Features/Interviews

Nubi app aims to protect heritage, preserve traditional language

“We’ll Bring Nubia to Your Doorsteps,” is the slogan of a new mobile app ‘Nubi’ promoting the use of the Nubian language. The aim of the project is to protect the Nubian heritage through the digital age by creating offering a way for both Nubians and non-Nubians to learn about the region’s culture.

Software programmer Momen Talosh kick-started his app Nubi earlier in February after realizing how many young Nubians are not familiar with their ancestral languages.

“One day I was trying to teach my little cousin the Nubian letters and numbers, but he was just holding his tablet without giving me any attention. So I thought: Why don’t I transfer the message I want to deliver to him – the Nubian language – through the technology he’s dealing with?” Talosh said.

Fearing the loss of his mother tongue, Talosh decided to develop the mobile app, making use of the digital age, and allowing users to learn traditions, languages, buy Nubian products, as well as reserve hotels and restaurants on your mobile.

The app offers lessons in both Nubian dialects spoken in Egypt; Kinzy of the Kenouz Tribe, who reside mainly in Aswan and make up most of Egypt’s Nubian population and Visicci. Speakers of the two dialects cannot understand each other and neither dialect relates to Arabic.

“The language is dying, and Nubi app is trying to let it reach the world and provide access for everybody. Being Nubian and working in the technology sector, I thought why not? Everyone has a smart phone, from kids to the elderly,” said Talosh, who works in the application support department for a programming company.

The classes are taught through cartoon characters, who have Nubian names, as they interact with one other. Nevertheless, Talosh has also included historical facts Nubi, along with stories and photos from old Nubia.

 

The app was downloaded around 3000 times in the first 24 hours of its launch. Nearly five months later, the app was downloaded around 8,000 times from users over Saudi Arabia, United States, Sudan and Egypt.

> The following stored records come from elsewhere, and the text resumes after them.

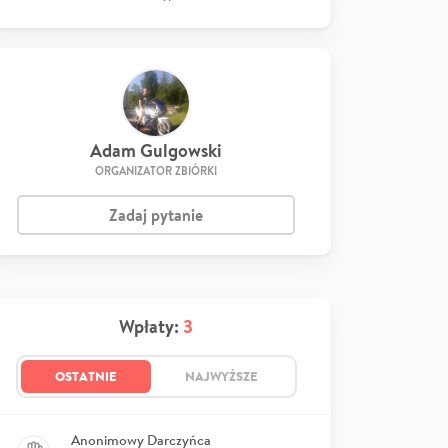
Adam Gulgowski
ORGANIZATOR ZBIÓRKI
Zadaj pytanie
Wpłaty:
3
OSTATNIE
NAJWYŻSZE
Anonimowy Darczyńca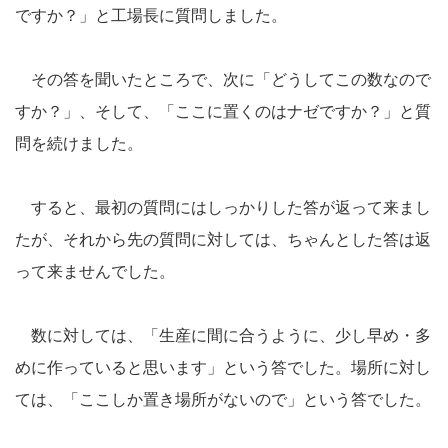
ですか？」と工場長に質問しました。
その答を聞いたところで、次に「どうしてこの数なので
すか？」、そして、「ここに置くのはナゼですか？」と質
問を続けました。
すると、最初の質問にはしっかりした答が返って来まし
たが、それから先の質問に対しては、ちゃんとした答は返
って来ませんでした。
数に対しては、「生産に間に合うように、少し早め・多
めに作っていると思います」という答でした。場所に対し
ては、「ここしか置き場所がないので」という答でした。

Talosh further developed his idea of the app to teach Nubian after he participated in training sessions organized by Startup Weekend Alexandria. The accelerated course provided him with support choosing his team, launching his app and creating marketing campaigns on social media.

“After attending this training, I started to gather data … and possible learning tools. Then I developed the application, which contains pronunciation, Nubian songs, Nubian proverbs and links to books written by Nubian writers,” he said.

Nubi app also comes with an economic empowering edge. Through the app, Talosh hopes to support Egypt’s commercial and touristic dimensions.

“It will be a place for the Nubian vendors to put up their products and places and it will provide our users with all the information they need while visiting Aswan: like the hotels, restaurants, bazars, and different unique places to visit,” Talosh said

“This will support internal tourism in Egypt, and it will also help marketing the Nubian vendors who have a great talent in the handmade crafts,” he added.